The clinical importance of vitamin E as a lipid-phase antioxidant is underscored by the observation that vitamin E deficiency produces a characteristic neurological syndrome — the ataxia with vitamin E deficiency (AVED) syndrome — which is characterised by progressive spinocerebellar degeneration, peripheral neuropathy, and retinal degeneration. AVED is caused by mutations in the alpha-tocopherol transfer protein (alpha-TTP) gene, which impair the incorporation of alpha-tocopherol into the VLDL particle in the liver and lead to the rapid loss of vitamin E from the blood and tissues. The neurological manifestations of AVED are the direct result of the accumulation of lipid peroxidation products in the nervous system when vitamin E is not available to protect the neuronal membrane PUFAs from peroxidation. The treatment of AVED with high-dose vitamin E (at 800-2,000 IU daily of alpha-tocopherol) halts the progression of the neurological disease and prevents the further accumulation of oxidative damage to the nervous system.
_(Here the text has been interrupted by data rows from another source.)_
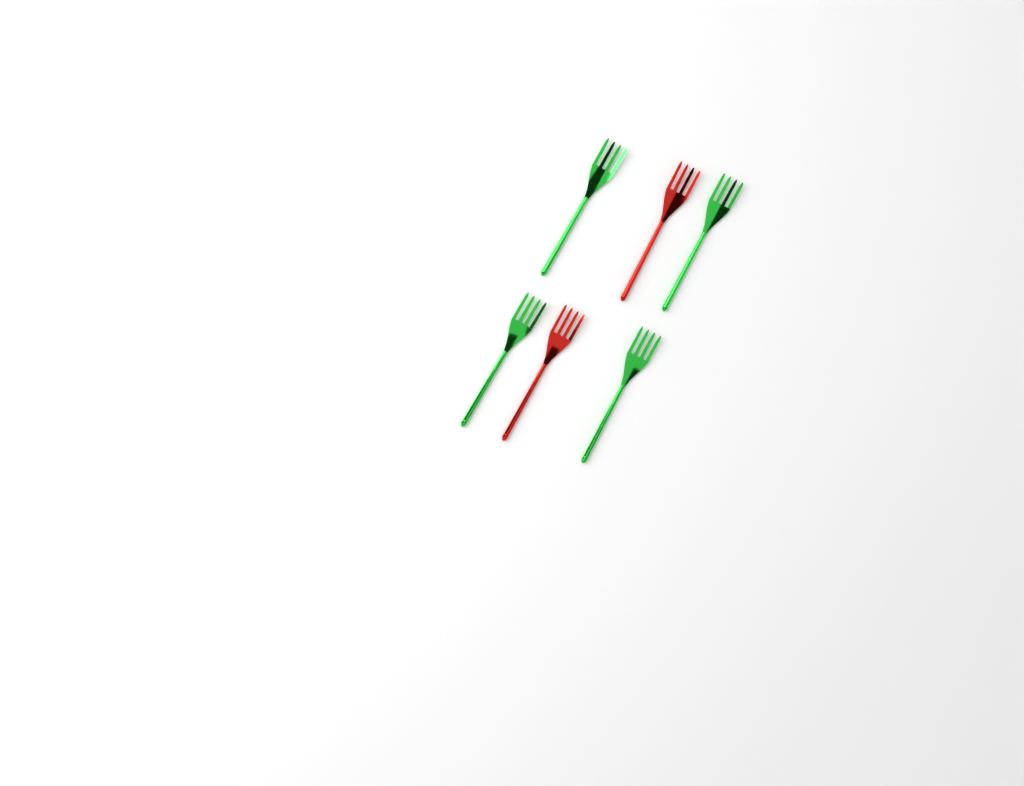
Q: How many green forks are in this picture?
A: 4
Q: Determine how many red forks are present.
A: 2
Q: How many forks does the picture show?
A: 6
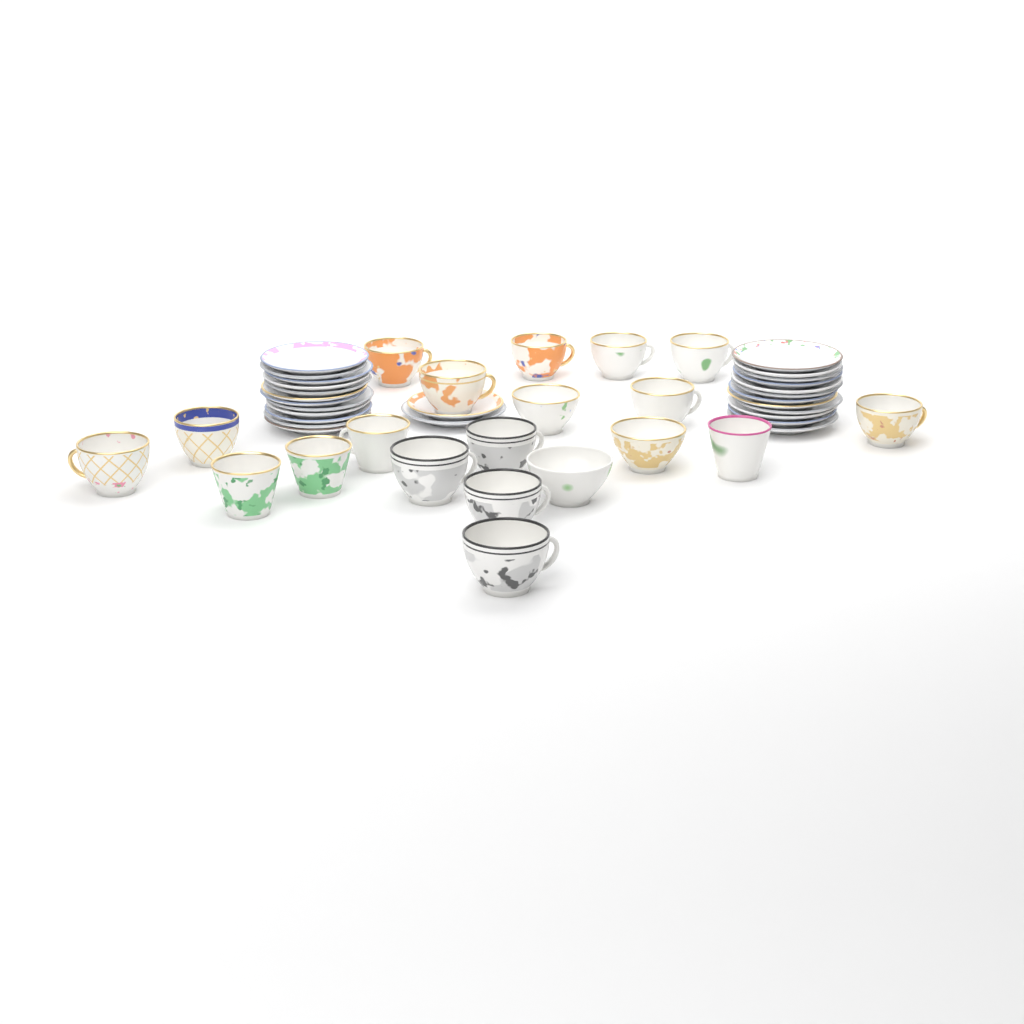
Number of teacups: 20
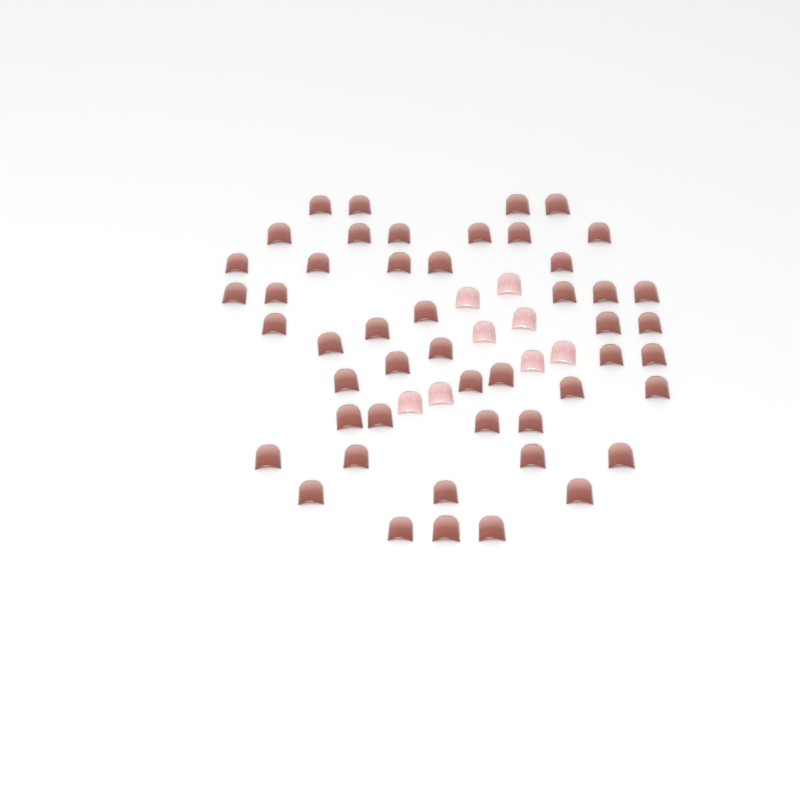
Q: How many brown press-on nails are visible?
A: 49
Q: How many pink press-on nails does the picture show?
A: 8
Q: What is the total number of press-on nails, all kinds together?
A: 57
Vitamin E and Cardiovascular Disease

The role of vitamin E in cardiovascular disease has been extensively studied, with initially promising observational data suggesting that high vitamin E intake was associated with reduced cardiovascular risk, followed by large randomised controlled trials that showed no benefit of vitamin E supplementation for the prevention of cardiovascular events. The discrepancy between the observational data and the trial data is thought to reflect the fact that the observational data were confounded by the healthy user effect — people who take vitamin E supplements are generally healthier and have healthier lifestyles than people who do not, and this confounding by lifestyle factors explains the apparent protective effect of vitamin E in observational studies. The large trials that failed to show a cardiovascular benefit of vitamin E (including the HOPE trial and the GISSI trial) used natural-source vitamin E (RRR-alpha-tocopherol) at doses of 400-800 IU daily, which is a dose that is higher than the RDA but lower than the doses used in the early interventional studies.

Practical Application

For general vitamin E supplementation, the evidence-based approach is to supplement with 400-800 IU of natural-source alpha-tocopherol daily (as RRR-alpha-tocopherol, which is the naturally occurring form and which is more bioavailable than the synthetic all-rac-alpha-tocopherol). For people with AVED or with other conditions that impair vitamin E absorption (including cystic fibrosis, cholestatic liver disease, and abetalipoproteinemia), higher doses may be required and should be supervised by a physician. For comprehensive antioxidant support, vitamin E pairs well with vitamin C (which regenerates vitamin E from its radical form), with selenium (which is required for the glutathione peroxidase enzymes that reduce lipid hydroperoxides), with CoQ10 (which regenerates vitamin E and which has independent cardiovascular benefits), and with the omega-3 fatty acids (which are the PUFAs that are most susceptible to peroxidation and which are protected by adequate vitamin E status).